Under the new aid proposal, Maas said, communities affected by the genocide will have a say in how the assistance is distributed. But Herero and Nama leaders accuse the negotiators of sidelining them and they fear the funds will end up in the depleted national coffers.

“What Germany is offering is not sufficient,” Vekuii Rukoro, the Paramount Chief of the Herero people, said by phone. “They have no right to sit there and talk about us without us and come out with a sell-out deal that says nothing. Genocide that allows Germany as a matter of its own discretion to agree to provide money to pay for bilateral projects -- that is not what we have in mind.”

The aid should go directly to the ancestors of the genocide victims, according to Uahamise Kaapehi, a municipal councilor who chairs the Herero/Nama Genocide Committee in Swakopmund.

“We are not stupid that we cannot control our own money,” he said. “We want Germany to respect us. We want an apology from the Germans and for them to buy farms for the descendants.”

‘Crime of colonialism’

Herero and Nama leaders have already started legal action in the U.S. to win their demands. An appeal on a compensation case has been filed with the Supreme Court after District Court Judge Laura Taylor Swain ruled in New York in 2019 that a claim was inadmissible because she lacked jurisdiction. It will be brought before the United Nations if necessary, said Rukoro, a 66-year-old lawyer and former member of parliament.

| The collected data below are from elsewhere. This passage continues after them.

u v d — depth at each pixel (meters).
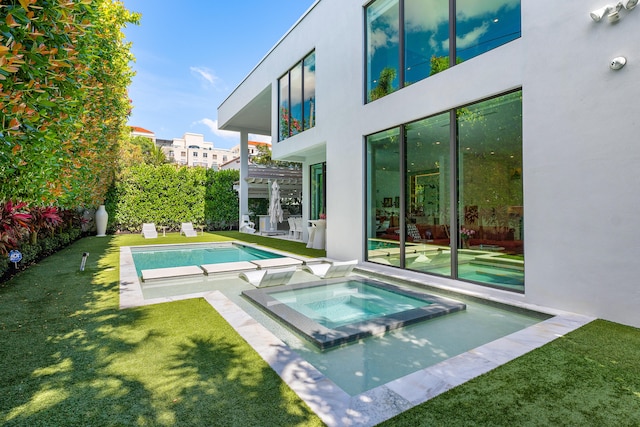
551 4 4.57
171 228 19.09
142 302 4.91
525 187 4.88
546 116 4.63
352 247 8.50
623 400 2.43
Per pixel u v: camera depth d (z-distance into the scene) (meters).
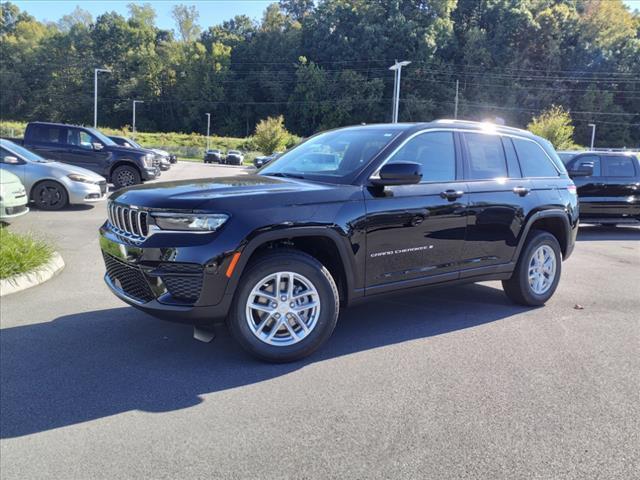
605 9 102.69
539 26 101.31
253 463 2.72
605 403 3.42
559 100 97.50
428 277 4.62
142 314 5.04
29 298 5.50
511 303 5.74
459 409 3.31
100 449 2.84
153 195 3.81
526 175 5.46
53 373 3.77
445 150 4.84
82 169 12.33
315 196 3.95
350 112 103.44
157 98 112.06
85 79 108.75
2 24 125.56
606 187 11.45
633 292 6.37
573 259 8.61
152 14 125.94
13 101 107.00
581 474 2.66
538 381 3.73
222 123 114.00
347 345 4.38
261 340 3.85
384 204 4.23
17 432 3.01
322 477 2.61
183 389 3.54
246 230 3.62
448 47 105.12
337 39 108.38
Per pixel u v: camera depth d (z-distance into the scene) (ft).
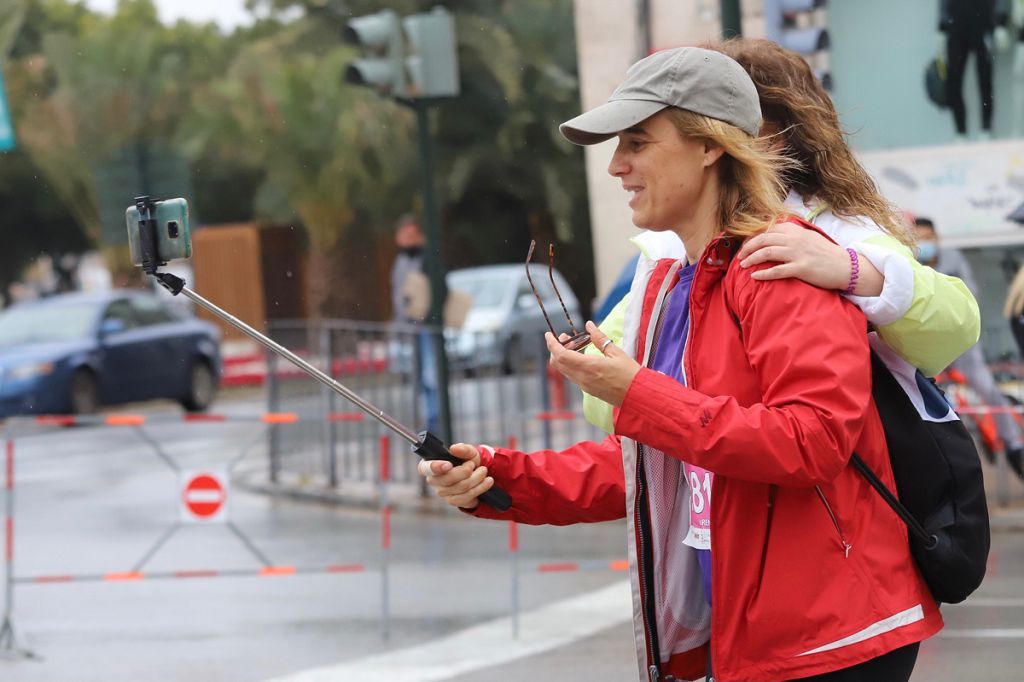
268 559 54.44
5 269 205.26
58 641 41.93
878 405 15.75
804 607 15.02
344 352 74.18
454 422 76.23
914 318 15.37
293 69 142.20
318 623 43.47
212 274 164.45
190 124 148.87
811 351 14.75
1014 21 65.16
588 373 15.25
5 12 157.99
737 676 15.35
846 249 15.46
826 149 17.10
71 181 162.20
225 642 41.22
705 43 18.01
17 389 104.17
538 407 75.56
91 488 75.25
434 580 49.78
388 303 155.63
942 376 59.31
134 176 89.61
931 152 64.23
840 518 15.12
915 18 66.08
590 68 73.87
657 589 16.88
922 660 36.70
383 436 42.37
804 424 14.52
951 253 61.77
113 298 113.70
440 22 65.31
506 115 141.08
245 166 159.84
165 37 158.40
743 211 15.88
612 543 55.88
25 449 93.81
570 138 16.16
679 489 16.88
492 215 152.87
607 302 56.85
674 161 15.93
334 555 55.06
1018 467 58.34
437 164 143.43
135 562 54.80
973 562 15.65
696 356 15.71
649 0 72.79
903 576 15.34
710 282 15.72
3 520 65.57
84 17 165.07
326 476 73.31
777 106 17.28
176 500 70.08
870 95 66.69
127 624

“The most troubling aspect of the offer is how the affected communities appear to have been pushed aside,” said Casper Erichsen, the co-author of ‘The Kaiser’s Holocaust. Germany’s Forgotten Genocide and The Colonial Roots of Nazism’. “The guise of a development project is surely there to prevent precedent for legal responsibilities relating to the colonial space. The crime of colonialism which ravaged many parts of the world, especially the African continent, over centuries, will still go unpunished.”

Namibian presidency spokesperson Alfredo Hengari described the recognition as “a step in the right direction.”

“Although we will never find closure, because no one will find closure in a genocide, we are glad that the Germans are owning up,” he said.